Audio & Speech

Spheres Dataset: 23-mic orchestral recordings for AI source separation

Over one hour of multitrack orchestral music with 23 microphones for training source separation models.

Deep Dive

A team of researchers from multiple institutions, led by Jaime Garcia-Martinez, has released The Spheres Dataset — a collection of over one hour of multitrack orchestral recordings designed to advance machine learning in music source separation and information retrieval (MIR) for classical music. The dataset features the Colibrì Ensemble performing two canonical works (Tchaikovsky’s Romeo and Juliet and Mozart’s Symphony No. 40), along with chromatic scales and solo excerpts for each instrument. Recorded at The Spheres studio with 23 microphones (close spot, main, and ambient), the setup allows the creation of realistic stereo mixes with controlled bleeding and provides isolated stems for supervised training. Room impulse responses estimated for each instrument position add valuable acoustic characterization.

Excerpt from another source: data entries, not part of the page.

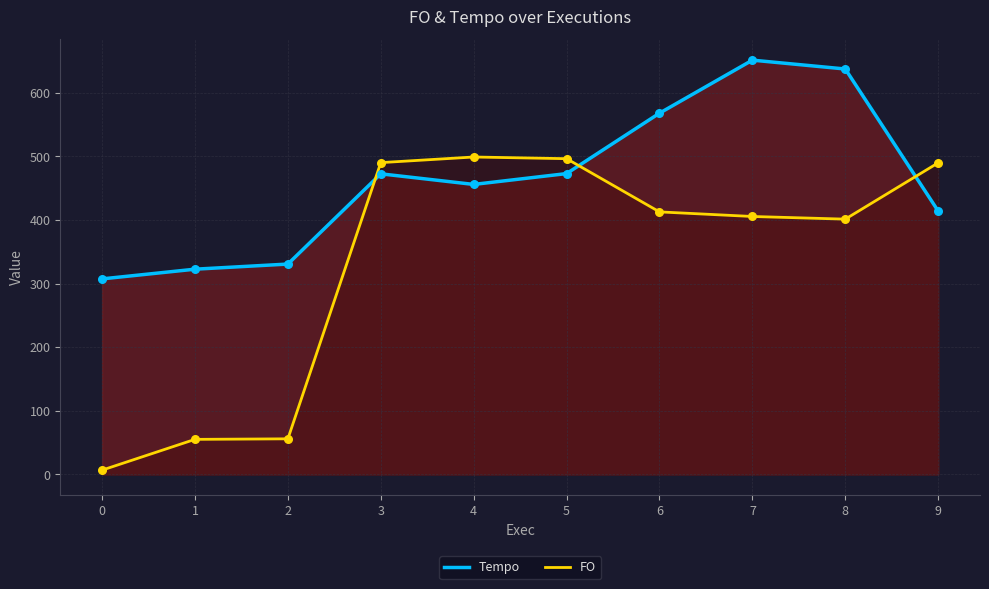

Which series reaches the maximum Y coordinate?

Tempo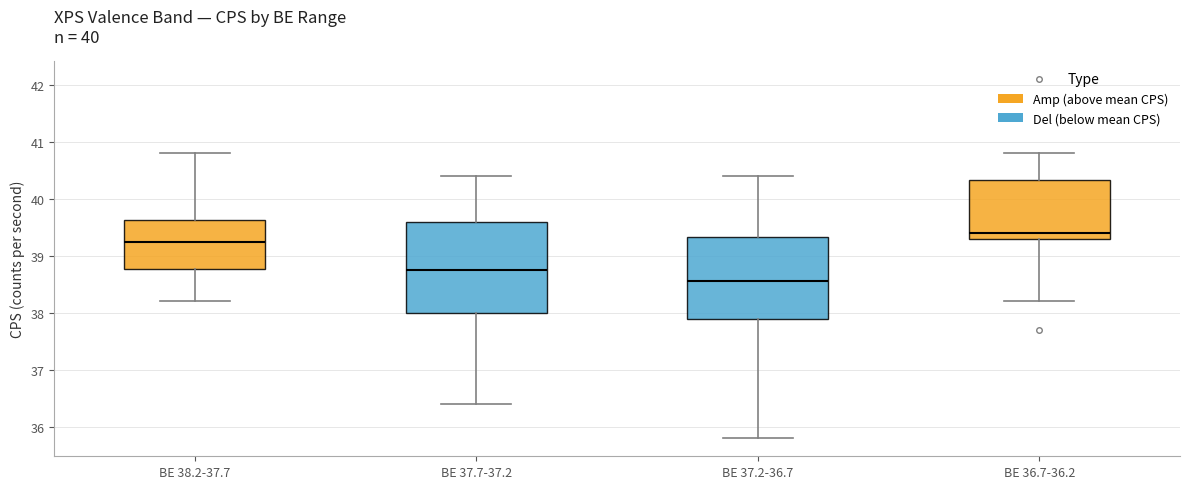

Which box has the highest median line?

BE 36.7-36.2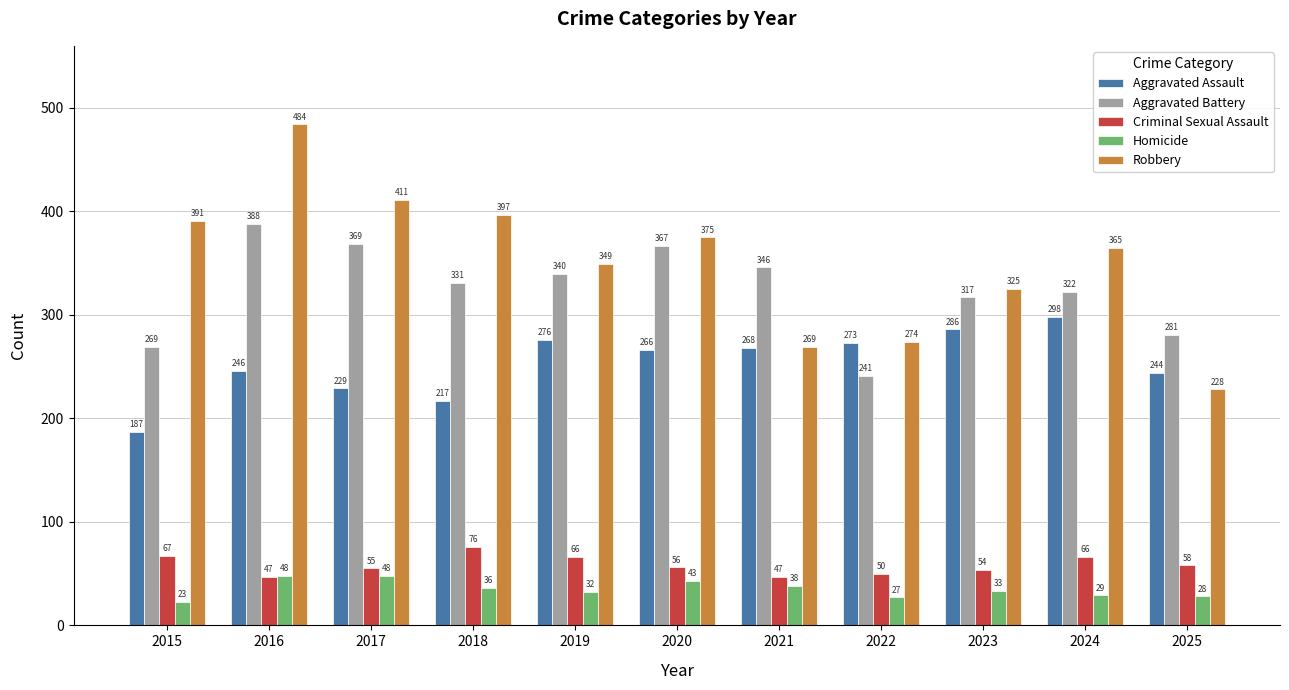

What are all the series names shown in the legend?

Aggravated Assault, Aggravated Battery, Criminal Sexual Assault, Homicide, Robbery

Baseline evaluations using X-UMX based models demonstrate the dataset’s utility for orchestral family separation and microphone debleeding. Results highlight both the promise and challenges of source separation in complex orchestral scenarios, making the dataset a key benchmark for future research in separation, localization, dereverberation, and immersive rendering. Published in IEEE Transactions on Audio, Speech and Language Processing (2026), The Spheres Dataset fills a critical gap in classical music MIR resources, enabling reproducible comparisons and exploration of new approaches.

Key Points
  • Over one hour of multitrack orchestral recordings using 23 microphones across close spot, main, and ambient positions
  • Includes Tchaikovsky's Romeo and Juliet and Mozart's Symphony No. 40, plus chromatic scales and solo excerpts
  • Baseline X-UMX models achieve orchestral family separation and microphone debleeding, establishing a new benchmark

Why It Matters

Provides a critical benchmark for isolating instruments in complex orchestral mixes, advancing AI for music production and analysis.